There was a time when a mean tweet or a jeering nickname was necessary for Trump to get Republicans to do what he wanted; after half a decade of training, though, it’s become reflex. He couldn’t handle the idea of losing the election to Joe Biden; Republicans across the country immediately legitimized their leader’s bogus claims and began using them as the basis for draconian disenfranchisement laws, with Florida the most recent state to enact legislation making it harder to vote. He demands fealty above all else; his Capitol Hill worshippers, in response to Representative Liz Cheney’s insistence on condemning the deadly January 6 insurrection he inspired and shooting down his election lies, have attacked the No. 3 Republican in the House like white-blood cells swarming an unwelcome virus. Never mind that the Wyoming congresswoman is one of the most hardline conservative lawmakers in Washington, or that her father, Dick Cheney, was once Republican royalty. This is a new party, one that has traded the destructive neoconservative politics of yore for something somehow even worse: a nihilism based on grift and grievance, and organized around a cartoonish devotion to one man.

“It’s a tragedy,” Arne Carlson, former Republican governor of Minnesota, told Politico. “The problem with the revolution is they continue to get more and more extreme.”

That Trump remade the Republican party in his own ugly image is old news, obviously. Still, the last couple weeks have underscored the extent to which the ideology he unleashed has taken on a life of its own. As Axios’ Mike Allen and Jim VandeHei pointed out Friday, Trumpism is now the foundation of the GOP: His agenda, parts of which once ran counter to Republican orthodoxy, is now the institutional platform; belief in or at least tolerance for his lies, however absurd or dangerous, are a prerequisite to remain in good standing; and critics, however vocal, are being pushed aside and pushed out. In short: Where the establishment once sought to harness the power of Trumpism, the establishment now is Trumpism. To the extent there ever really was a GOP civil war after the November election and the January 6 riot, the anticipated ouster of Cheney from her House leadership role will represent the symbolic end to it: By this time next week, GOP leadership in the House will likely be “full-throated Trumpers,” as Allen and VandeHei put it.

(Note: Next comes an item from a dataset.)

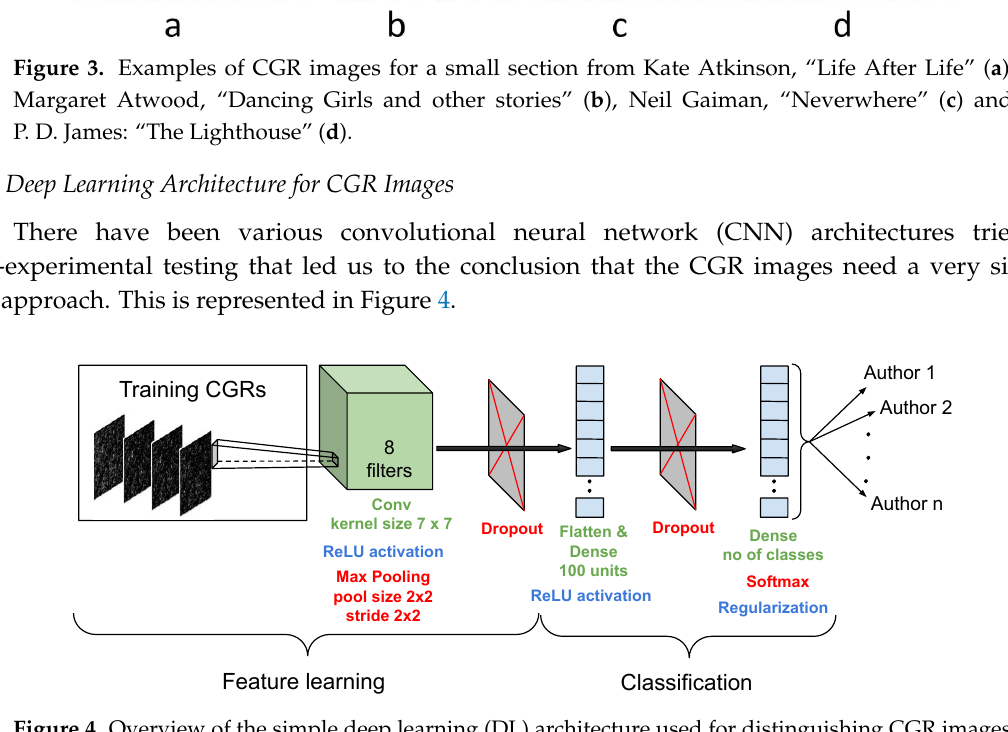
Figure 4. Overview of the simple deep learning (DL) architecture used for distinguishing CGR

In some ways, that won’t change much of anything—Cheney’s presence in Republican leadership has in no way kept the party from becoming more and more radicalized and anti-democratic. But her expected ouster may lay bare, for the few people left who had hope the party would move on from Trump after his defeat, what the GOP has become. “I don’t understand the Republicans,” Biden, who once predicted his opponents would have an “epiphany” after Trump, said this week in response to a question about the party’s plans to punish Cheney.

For his part, Trump is apparently growing antsy, no longer satisfied merely being the party choreographer and eager to get back on stage himself. Jason Miller, one of his top advisers, told Axios that the former president is planning to resume rallies “as soon as late spring or early summer”—an unwelcome return to the pulpit, ostensibly to promote a slate of candidates he trusts to carry out his cause until, perhaps, he gets a chance to try to win his old job back. But the fact that he will have already completed his GOP takeover by then, without having to lift a finger, is a disturbing testament to the ill-gotten and dangerous power he wields. He has already proved he can get Republicans to do his bidding. Now, with Cheney’s projected demotion, he’s proving that they’ll do it without him even needing to ask.